_Task objective_
Without any pictures, print exactly the lines that run from the start of the data through the line containing "index tip: (565, 298)".

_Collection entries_
========================
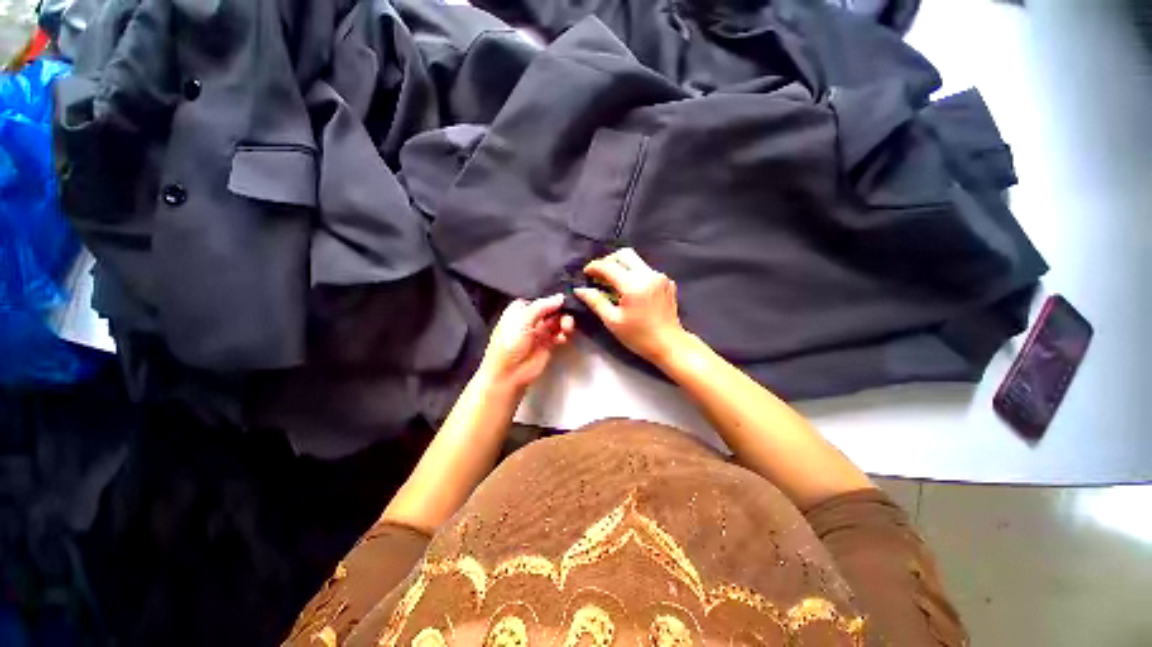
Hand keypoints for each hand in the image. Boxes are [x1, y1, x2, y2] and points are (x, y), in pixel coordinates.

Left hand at [478, 294, 574, 393]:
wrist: (508, 373)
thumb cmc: (510, 343)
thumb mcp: (522, 319)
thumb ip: (542, 306)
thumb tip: (560, 297)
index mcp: (521, 309)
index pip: (541, 298)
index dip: (553, 298)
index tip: (565, 298)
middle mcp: (531, 318)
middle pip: (552, 309)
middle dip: (562, 311)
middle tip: (567, 318)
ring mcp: (540, 331)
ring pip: (558, 321)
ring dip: (565, 322)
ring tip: (566, 329)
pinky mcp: (548, 343)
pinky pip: (560, 334)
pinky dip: (564, 334)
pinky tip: (563, 338)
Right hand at [575, 248, 687, 364]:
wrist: (669, 344)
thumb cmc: (638, 336)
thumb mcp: (612, 321)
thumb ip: (595, 301)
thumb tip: (580, 290)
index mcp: (633, 285)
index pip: (608, 266)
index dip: (594, 267)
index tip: (586, 274)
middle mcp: (648, 274)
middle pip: (624, 254)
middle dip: (608, 261)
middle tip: (600, 276)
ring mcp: (660, 276)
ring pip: (636, 260)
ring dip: (621, 267)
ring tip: (613, 283)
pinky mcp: (667, 281)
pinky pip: (646, 270)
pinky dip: (634, 274)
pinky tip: (630, 290)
========================
_Expected output_
Hand keypoints for each hand in the image. Boxes are [x1, y1, x2, y2] and points are (x, y), in pixel coordinates.

Left hand at [478, 294, 574, 393]:
wrist: (508, 373)
thumb cmc: (510, 343)
thumb mcp: (522, 319)
thumb ip: (542, 306)
thumb tip: (560, 297)
index mcp: (521, 309)
index pip: (541, 298)
index dip: (553, 298)
index tip: (565, 298)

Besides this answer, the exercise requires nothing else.